EXERCISE: In the records below, find the line containing "Codes & Location |" and the line containing "40pF | ▲ | 15pF | |"; please repeat exactly the lines from one to the other, both included, and nothing more.

INFORMATION SUPPLIED:
• • • •

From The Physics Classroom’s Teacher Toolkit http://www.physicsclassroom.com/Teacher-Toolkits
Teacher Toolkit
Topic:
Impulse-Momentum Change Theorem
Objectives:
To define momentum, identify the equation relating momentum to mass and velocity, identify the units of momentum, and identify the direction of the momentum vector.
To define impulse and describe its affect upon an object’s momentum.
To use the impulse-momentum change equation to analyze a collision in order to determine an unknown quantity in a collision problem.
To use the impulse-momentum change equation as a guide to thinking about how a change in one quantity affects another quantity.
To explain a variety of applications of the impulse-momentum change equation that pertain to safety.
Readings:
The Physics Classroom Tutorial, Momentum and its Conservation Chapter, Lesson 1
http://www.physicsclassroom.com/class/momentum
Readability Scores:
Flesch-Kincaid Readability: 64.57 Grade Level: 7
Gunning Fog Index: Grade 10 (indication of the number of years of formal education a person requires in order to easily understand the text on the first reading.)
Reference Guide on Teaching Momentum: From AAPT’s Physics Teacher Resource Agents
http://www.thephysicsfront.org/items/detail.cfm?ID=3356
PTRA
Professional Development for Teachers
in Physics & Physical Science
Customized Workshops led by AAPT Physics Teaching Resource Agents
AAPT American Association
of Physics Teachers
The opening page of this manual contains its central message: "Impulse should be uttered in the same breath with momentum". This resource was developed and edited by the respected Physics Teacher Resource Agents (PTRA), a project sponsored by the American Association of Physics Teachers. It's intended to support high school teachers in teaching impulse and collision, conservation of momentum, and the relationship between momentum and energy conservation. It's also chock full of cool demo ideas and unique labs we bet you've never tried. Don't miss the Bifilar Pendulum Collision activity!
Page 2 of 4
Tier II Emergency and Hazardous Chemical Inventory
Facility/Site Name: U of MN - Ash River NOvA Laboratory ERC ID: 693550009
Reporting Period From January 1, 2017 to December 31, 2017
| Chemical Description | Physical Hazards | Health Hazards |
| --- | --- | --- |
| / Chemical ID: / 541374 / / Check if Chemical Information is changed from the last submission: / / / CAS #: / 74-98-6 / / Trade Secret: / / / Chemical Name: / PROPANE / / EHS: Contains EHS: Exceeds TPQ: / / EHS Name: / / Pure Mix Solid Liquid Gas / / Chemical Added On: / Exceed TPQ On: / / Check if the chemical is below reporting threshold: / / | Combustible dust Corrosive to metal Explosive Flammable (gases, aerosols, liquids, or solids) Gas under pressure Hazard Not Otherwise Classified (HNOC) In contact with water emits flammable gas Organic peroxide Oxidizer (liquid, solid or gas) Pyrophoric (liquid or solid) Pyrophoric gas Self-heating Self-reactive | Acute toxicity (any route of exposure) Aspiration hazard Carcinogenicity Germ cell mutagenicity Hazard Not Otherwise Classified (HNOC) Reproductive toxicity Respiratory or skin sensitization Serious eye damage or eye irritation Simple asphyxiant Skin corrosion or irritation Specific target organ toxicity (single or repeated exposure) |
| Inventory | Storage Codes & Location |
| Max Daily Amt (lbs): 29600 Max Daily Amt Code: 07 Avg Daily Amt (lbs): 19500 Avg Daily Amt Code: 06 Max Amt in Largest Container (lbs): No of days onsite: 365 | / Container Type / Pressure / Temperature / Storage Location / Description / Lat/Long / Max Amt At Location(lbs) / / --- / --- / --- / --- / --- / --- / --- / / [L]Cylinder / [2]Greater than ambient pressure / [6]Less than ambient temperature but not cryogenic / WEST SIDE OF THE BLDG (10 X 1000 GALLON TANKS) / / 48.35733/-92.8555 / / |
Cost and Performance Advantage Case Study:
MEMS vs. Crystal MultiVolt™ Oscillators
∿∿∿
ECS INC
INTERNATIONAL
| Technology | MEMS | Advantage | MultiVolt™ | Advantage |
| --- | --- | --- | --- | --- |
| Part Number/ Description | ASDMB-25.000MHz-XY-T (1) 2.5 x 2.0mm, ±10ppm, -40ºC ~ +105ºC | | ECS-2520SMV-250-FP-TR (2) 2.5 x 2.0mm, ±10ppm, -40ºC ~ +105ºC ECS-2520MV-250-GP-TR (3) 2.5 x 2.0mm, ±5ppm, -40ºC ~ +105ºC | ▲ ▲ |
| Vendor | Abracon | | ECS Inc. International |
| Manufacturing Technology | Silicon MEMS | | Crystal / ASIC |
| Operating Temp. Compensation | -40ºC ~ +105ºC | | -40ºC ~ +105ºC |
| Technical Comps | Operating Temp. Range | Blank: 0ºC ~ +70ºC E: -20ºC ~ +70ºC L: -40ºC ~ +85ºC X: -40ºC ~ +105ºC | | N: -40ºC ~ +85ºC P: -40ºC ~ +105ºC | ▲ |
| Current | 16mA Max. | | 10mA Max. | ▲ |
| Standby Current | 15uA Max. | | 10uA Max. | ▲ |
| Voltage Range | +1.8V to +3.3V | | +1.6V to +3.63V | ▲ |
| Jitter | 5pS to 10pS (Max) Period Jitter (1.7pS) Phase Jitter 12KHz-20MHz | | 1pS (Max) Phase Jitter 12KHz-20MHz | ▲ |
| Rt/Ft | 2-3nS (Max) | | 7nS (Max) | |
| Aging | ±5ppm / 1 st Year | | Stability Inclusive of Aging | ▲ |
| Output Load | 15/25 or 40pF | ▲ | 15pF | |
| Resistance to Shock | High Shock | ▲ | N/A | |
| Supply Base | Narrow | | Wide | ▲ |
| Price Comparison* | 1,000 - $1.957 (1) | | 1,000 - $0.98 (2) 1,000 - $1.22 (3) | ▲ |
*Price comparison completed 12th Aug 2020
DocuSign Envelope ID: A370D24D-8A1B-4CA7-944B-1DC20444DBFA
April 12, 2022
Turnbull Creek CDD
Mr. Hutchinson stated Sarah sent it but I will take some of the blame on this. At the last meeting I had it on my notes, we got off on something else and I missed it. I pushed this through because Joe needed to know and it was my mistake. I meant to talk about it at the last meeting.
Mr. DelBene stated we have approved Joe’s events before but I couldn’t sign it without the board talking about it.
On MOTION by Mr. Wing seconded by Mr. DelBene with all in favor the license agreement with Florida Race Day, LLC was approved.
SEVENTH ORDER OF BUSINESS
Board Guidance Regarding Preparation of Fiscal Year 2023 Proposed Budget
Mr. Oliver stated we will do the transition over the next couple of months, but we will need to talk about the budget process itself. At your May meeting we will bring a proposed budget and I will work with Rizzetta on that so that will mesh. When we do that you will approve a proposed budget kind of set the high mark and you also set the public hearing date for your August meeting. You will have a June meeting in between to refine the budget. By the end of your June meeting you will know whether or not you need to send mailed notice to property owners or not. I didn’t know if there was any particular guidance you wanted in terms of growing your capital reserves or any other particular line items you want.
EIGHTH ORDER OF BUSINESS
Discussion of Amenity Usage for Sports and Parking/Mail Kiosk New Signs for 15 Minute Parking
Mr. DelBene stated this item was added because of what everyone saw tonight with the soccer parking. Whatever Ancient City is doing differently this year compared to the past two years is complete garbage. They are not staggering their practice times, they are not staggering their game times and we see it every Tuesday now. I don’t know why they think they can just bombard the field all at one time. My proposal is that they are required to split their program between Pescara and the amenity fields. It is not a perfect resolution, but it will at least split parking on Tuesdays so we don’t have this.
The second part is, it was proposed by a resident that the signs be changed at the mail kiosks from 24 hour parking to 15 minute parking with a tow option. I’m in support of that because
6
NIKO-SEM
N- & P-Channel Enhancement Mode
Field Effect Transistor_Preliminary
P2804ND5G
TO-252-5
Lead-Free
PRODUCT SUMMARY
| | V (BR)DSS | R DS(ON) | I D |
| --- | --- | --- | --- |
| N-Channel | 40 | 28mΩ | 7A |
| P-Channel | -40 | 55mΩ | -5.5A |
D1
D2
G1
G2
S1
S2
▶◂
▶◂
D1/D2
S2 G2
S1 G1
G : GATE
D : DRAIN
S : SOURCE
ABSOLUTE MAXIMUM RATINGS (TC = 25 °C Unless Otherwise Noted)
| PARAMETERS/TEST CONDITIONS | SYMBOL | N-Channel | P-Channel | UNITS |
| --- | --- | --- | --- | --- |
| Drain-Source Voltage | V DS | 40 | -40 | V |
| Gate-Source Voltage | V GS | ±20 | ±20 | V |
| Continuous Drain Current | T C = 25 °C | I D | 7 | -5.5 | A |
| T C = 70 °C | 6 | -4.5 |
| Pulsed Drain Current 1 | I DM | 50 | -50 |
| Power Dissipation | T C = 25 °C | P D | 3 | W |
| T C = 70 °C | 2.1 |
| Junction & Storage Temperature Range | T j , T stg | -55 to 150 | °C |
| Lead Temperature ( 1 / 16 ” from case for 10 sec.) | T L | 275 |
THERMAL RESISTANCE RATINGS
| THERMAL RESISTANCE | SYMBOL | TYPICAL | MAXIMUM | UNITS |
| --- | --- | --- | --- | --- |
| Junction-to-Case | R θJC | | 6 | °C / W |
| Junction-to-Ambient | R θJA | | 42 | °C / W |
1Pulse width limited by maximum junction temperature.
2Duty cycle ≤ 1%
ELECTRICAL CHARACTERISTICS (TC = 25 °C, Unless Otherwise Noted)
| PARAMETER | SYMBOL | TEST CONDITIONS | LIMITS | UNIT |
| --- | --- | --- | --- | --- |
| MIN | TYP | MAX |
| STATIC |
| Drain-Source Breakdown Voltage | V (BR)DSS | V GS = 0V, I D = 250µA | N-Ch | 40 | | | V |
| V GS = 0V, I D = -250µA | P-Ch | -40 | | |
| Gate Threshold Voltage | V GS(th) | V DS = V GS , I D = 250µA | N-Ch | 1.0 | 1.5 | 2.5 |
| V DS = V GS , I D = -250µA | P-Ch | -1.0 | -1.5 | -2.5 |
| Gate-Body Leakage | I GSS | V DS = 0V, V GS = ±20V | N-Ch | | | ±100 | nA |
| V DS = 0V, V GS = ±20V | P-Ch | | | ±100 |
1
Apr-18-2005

• • • •

COMPLETED EXERCISE:
| Inventory | Storage Codes & Location |
| Max Daily Amt (lbs): 29600 Max Daily Amt Code: 07 Avg Daily Amt (lbs): 19500 Avg Daily Amt Code: 06 Max Amt in Largest Container (lbs): No of days onsite: 365 | / Container Type / Pressure / Temperature / Storage Location / Description / Lat/Long / Max Amt At Location(lbs) / / --- / --- / --- / --- / --- / --- / --- / / [L]Cylinder / [2]Greater than ambient pressure / [6]Less than ambient temperature but not cryogenic / WEST SIDE OF THE BLDG (10 X 1000 GALLON TANKS) / / 48.35733/-92.8555 / / |
Cost and Performance Advantage Case Study:
MEMS vs. Crystal MultiVolt™ Oscillators
∿∿∿
ECS INC
INTERNATIONAL
| Technology | MEMS | Advantage | MultiVolt™ | Advantage |
| --- | --- | --- | --- | --- |
| Part Number/ Description | ASDMB-25.000MHz-XY-T (1) 2.5 x 2.0mm, ±10ppm, -40ºC ~ +105ºC | | ECS-2520SMV-250-FP-TR (2) 2.5 x 2.0mm, ±10ppm, -40ºC ~ +105ºC ECS-2520MV-250-GP-TR (3) 2.5 x 2.0mm, ±5ppm, -40ºC ~ +105ºC | ▲ ▲ |
| Vendor | Abracon | | ECS Inc. International |
| Manufacturing Technology | Silicon MEMS | | Crystal / ASIC |
| Operating Temp. Compensation | -40ºC ~ +105ºC | | -40ºC ~ +105ºC |
| Technical Comps | Operating Temp. Range | Blank: 0ºC ~ +70ºC E: -20ºC ~ +70ºC L: -40ºC ~ +85ºC X: -40ºC ~ +105ºC | | N: -40ºC ~ +85ºC P: -40ºC ~ +105ºC | ▲ |
| Current | 16mA Max. | | 10mA Max. | ▲ |
| Standby Current | 15uA Max. | | 10uA Max. | ▲ |
| Voltage Range | +1.8V to +3.3V | | +1.6V to +3.63V | ▲ |
| Jitter | 5pS to 10pS (Max) Period Jitter (1.7pS) Phase Jitter 12KHz-20MHz | | 1pS (Max) Phase Jitter 12KHz-20MHz | ▲ |
| Rt/Ft | 2-3nS (Max) | | 7nS (Max) | |
| Aging | ±5ppm / 1 st Year | | Stability Inclusive of Aging | ▲ |
| Output Load | 15/25 or 40pF | ▲ | 15pF | |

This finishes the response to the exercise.